[Records excerpted from a collection]
■ ■ ■ ■ ■ ■ ■

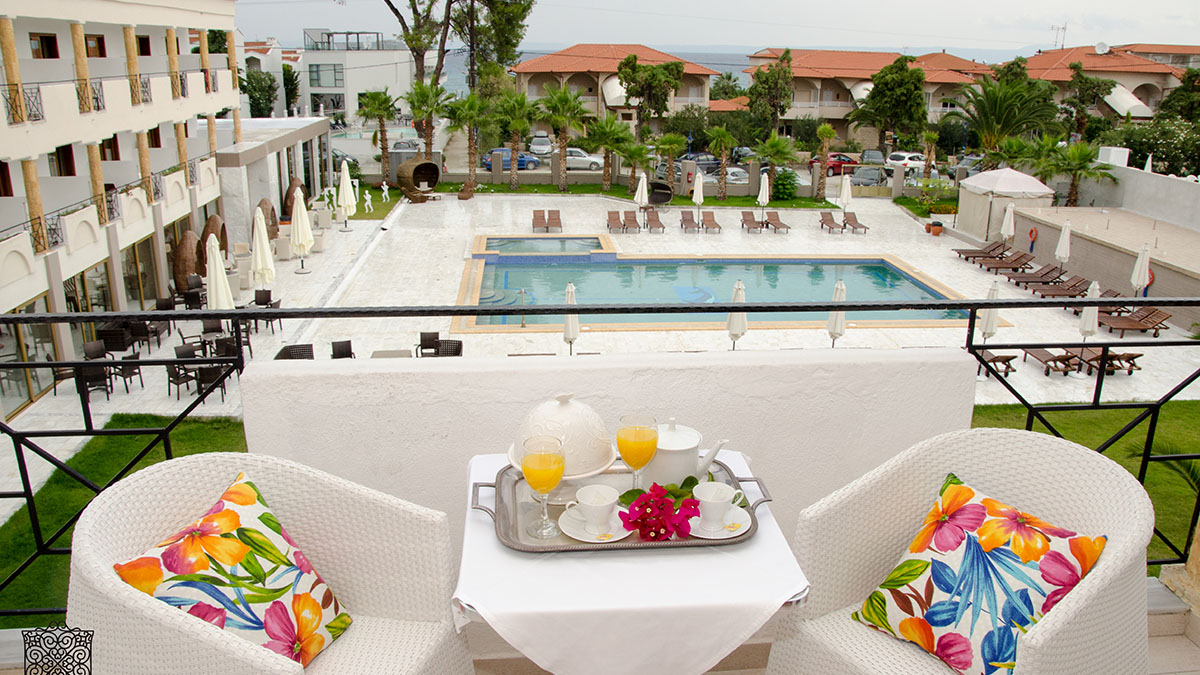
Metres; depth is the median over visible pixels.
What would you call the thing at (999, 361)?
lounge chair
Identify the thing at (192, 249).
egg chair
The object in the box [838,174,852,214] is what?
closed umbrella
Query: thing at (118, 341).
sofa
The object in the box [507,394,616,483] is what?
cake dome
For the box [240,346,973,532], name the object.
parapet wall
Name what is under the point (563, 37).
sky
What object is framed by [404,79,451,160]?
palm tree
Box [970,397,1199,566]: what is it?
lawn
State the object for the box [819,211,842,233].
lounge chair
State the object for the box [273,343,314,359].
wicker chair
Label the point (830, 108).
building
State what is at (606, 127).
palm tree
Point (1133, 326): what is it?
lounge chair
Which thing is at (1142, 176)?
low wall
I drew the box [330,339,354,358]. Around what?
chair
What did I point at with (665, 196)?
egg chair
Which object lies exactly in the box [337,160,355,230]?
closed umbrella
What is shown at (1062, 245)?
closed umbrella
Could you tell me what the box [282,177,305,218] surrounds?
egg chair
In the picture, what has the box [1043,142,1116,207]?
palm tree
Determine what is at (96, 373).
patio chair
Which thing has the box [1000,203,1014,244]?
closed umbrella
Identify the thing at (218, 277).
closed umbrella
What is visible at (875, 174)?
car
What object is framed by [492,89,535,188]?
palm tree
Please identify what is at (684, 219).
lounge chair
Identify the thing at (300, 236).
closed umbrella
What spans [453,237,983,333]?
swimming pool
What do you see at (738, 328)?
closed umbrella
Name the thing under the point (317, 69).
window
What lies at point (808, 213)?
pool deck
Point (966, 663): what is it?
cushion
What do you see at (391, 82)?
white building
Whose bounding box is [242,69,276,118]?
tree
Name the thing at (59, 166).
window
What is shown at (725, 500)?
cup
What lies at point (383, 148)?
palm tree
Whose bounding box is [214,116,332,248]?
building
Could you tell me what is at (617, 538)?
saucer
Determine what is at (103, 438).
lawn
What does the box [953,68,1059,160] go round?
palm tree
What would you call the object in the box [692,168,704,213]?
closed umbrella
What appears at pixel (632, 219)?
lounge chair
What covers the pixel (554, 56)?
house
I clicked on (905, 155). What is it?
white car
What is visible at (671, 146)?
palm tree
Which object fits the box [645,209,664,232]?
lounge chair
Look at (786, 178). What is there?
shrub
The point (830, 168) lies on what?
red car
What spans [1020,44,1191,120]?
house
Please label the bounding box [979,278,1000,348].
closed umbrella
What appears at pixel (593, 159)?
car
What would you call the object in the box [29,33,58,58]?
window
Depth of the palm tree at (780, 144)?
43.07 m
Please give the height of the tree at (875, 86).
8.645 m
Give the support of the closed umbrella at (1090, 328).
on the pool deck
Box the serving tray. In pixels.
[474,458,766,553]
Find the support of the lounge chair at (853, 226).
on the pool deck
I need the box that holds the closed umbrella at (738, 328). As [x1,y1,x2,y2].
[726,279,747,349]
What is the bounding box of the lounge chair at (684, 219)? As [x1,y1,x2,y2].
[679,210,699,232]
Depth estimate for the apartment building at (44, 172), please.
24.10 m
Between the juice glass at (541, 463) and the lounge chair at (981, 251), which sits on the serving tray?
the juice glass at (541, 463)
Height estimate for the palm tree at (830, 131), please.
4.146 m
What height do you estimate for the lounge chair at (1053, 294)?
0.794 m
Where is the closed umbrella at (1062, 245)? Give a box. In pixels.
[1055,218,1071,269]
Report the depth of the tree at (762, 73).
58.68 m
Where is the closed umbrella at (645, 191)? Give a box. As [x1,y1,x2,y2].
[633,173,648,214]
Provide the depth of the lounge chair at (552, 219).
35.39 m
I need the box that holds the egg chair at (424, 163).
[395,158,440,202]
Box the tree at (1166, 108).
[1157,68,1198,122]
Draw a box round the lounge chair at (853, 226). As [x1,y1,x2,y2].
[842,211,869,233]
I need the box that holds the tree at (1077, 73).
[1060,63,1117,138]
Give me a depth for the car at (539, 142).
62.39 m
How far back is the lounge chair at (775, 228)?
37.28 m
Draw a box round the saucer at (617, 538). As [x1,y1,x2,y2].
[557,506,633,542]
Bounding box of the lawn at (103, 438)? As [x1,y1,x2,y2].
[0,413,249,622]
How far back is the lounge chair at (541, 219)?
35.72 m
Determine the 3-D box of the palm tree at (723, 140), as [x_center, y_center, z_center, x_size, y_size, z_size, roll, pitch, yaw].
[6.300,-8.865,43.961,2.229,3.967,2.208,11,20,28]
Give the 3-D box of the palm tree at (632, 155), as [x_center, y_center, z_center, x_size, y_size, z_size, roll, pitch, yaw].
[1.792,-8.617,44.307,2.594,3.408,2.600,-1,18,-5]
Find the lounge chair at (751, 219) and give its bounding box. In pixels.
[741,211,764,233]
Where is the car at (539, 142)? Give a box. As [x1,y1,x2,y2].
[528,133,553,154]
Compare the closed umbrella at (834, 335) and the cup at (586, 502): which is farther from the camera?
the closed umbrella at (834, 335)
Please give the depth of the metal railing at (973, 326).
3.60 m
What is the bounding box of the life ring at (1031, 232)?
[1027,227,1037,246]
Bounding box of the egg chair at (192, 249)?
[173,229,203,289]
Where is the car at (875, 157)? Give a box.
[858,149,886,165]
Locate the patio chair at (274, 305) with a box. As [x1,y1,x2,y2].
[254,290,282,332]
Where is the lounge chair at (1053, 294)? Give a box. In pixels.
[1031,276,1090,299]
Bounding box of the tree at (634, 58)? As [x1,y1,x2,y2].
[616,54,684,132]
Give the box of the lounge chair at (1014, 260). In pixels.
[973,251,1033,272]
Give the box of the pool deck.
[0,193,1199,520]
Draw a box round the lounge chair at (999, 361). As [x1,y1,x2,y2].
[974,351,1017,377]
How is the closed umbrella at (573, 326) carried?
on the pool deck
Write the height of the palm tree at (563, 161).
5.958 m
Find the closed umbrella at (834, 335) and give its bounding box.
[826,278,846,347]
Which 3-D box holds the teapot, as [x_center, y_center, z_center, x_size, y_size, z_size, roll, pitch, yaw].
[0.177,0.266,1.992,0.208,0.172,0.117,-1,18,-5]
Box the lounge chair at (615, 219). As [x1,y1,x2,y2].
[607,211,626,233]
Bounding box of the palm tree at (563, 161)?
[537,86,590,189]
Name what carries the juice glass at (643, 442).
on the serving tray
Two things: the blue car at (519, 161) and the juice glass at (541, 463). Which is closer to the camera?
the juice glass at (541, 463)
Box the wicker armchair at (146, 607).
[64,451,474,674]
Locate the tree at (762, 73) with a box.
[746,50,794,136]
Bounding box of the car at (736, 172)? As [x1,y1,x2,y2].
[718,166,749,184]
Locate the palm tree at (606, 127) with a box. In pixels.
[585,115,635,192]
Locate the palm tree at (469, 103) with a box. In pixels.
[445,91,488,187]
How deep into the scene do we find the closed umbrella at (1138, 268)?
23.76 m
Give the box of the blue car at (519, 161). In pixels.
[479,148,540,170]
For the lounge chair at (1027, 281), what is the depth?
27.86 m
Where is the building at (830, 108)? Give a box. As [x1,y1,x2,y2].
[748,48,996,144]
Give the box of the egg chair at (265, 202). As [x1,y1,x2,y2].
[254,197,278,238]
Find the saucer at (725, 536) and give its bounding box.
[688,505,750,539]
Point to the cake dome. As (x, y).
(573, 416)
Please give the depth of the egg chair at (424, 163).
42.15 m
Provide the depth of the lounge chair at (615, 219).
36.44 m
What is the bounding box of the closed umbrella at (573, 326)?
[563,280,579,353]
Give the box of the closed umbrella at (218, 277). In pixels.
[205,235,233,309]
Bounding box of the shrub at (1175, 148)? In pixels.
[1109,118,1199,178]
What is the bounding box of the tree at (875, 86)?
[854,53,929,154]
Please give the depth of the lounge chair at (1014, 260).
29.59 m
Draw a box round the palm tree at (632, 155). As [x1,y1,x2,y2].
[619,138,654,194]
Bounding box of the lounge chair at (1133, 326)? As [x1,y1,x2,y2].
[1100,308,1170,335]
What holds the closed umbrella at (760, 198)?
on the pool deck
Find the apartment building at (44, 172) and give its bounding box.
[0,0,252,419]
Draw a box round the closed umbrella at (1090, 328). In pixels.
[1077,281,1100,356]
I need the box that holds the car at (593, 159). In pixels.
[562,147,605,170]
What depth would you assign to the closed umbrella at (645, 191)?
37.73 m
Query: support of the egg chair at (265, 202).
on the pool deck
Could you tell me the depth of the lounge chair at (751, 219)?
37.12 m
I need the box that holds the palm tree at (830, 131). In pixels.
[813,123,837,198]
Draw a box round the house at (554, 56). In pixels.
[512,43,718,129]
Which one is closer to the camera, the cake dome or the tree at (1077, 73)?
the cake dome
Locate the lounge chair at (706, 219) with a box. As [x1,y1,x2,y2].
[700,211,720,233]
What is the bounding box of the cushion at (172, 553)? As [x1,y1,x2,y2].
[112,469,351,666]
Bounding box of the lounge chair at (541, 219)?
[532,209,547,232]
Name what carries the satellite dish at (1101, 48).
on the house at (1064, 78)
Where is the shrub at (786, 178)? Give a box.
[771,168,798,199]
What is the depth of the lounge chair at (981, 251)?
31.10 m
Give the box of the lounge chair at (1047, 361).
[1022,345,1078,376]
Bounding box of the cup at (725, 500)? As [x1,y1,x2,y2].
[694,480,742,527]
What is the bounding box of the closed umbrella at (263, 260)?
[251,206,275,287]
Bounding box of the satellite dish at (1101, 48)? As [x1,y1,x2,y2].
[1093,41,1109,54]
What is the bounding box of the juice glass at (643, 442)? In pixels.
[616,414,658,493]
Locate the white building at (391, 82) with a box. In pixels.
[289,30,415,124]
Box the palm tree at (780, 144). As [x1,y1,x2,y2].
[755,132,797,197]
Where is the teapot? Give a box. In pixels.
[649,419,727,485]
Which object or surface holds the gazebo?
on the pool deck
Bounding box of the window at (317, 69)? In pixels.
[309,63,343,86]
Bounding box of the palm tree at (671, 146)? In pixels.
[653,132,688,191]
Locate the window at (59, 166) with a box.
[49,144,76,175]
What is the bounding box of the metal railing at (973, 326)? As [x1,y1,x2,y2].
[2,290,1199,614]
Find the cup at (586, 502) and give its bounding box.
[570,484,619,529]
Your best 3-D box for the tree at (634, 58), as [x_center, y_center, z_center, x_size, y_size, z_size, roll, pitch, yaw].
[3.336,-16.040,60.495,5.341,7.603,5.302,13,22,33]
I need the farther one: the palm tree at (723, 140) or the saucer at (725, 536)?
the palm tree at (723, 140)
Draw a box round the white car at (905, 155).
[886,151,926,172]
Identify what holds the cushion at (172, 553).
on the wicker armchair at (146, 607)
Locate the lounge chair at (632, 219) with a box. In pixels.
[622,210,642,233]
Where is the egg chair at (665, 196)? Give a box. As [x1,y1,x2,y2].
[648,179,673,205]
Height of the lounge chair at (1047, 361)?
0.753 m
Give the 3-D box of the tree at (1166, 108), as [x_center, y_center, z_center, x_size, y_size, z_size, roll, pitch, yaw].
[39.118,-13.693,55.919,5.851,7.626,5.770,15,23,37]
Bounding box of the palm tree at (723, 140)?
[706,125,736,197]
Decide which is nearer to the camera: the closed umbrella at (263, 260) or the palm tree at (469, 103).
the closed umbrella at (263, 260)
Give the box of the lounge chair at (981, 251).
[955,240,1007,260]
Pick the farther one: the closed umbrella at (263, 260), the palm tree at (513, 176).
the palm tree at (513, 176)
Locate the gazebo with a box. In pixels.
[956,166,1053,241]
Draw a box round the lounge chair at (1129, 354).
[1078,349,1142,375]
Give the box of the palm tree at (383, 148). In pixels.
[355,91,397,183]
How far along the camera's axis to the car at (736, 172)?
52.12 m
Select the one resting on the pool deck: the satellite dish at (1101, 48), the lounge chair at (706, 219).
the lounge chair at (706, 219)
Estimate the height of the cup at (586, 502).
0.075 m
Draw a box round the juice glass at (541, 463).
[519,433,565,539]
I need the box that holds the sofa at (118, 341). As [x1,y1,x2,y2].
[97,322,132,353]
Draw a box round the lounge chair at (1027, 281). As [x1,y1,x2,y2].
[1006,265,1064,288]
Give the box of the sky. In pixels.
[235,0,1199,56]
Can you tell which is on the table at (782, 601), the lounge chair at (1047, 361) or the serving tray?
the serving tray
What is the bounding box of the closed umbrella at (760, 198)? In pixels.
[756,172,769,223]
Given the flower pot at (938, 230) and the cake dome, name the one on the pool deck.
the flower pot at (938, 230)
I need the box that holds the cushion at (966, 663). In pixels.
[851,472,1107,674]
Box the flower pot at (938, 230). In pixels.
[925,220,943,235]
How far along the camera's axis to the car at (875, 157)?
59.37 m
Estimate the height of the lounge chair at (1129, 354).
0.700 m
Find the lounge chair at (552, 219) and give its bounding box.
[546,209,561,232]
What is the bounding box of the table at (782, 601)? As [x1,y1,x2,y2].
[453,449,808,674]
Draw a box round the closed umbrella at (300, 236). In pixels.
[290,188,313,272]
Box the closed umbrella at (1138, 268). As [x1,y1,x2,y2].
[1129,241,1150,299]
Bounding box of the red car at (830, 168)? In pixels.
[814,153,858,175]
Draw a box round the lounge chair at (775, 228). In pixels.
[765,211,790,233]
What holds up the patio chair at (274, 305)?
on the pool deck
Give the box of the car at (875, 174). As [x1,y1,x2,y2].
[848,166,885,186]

■ ■ ■ ■ ■ ■ ■

> Try it: Keep only the lines from the line with "Given the flower" to the end of the records above, and repeat them exactly.

> Response:
Given the flower pot at (938, 230) and the cake dome, name the one on the pool deck.
the flower pot at (938, 230)
I need the box that holds the cushion at (966, 663). In pixels.
[851,472,1107,674]
Box the flower pot at (938, 230). In pixels.
[925,220,943,235]
How far along the camera's axis to the car at (875, 157)?
59.37 m
Estimate the height of the lounge chair at (1129, 354).
0.700 m
Find the lounge chair at (552, 219) and give its bounding box.
[546,209,561,232]
What is the bounding box of the table at (782, 601)? As [x1,y1,x2,y2].
[453,449,808,674]
Draw a box round the closed umbrella at (300, 236). In pixels.
[290,188,313,272]
Box the closed umbrella at (1138, 268). As [x1,y1,x2,y2].
[1129,241,1150,299]
Bounding box of the red car at (830, 168)? In pixels.
[814,153,858,175]
Draw a box round the lounge chair at (775, 228). In pixels.
[765,211,790,233]
What holds up the patio chair at (274, 305)?
on the pool deck
Give the box of the car at (875, 174). As [x1,y1,x2,y2].
[848,166,885,186]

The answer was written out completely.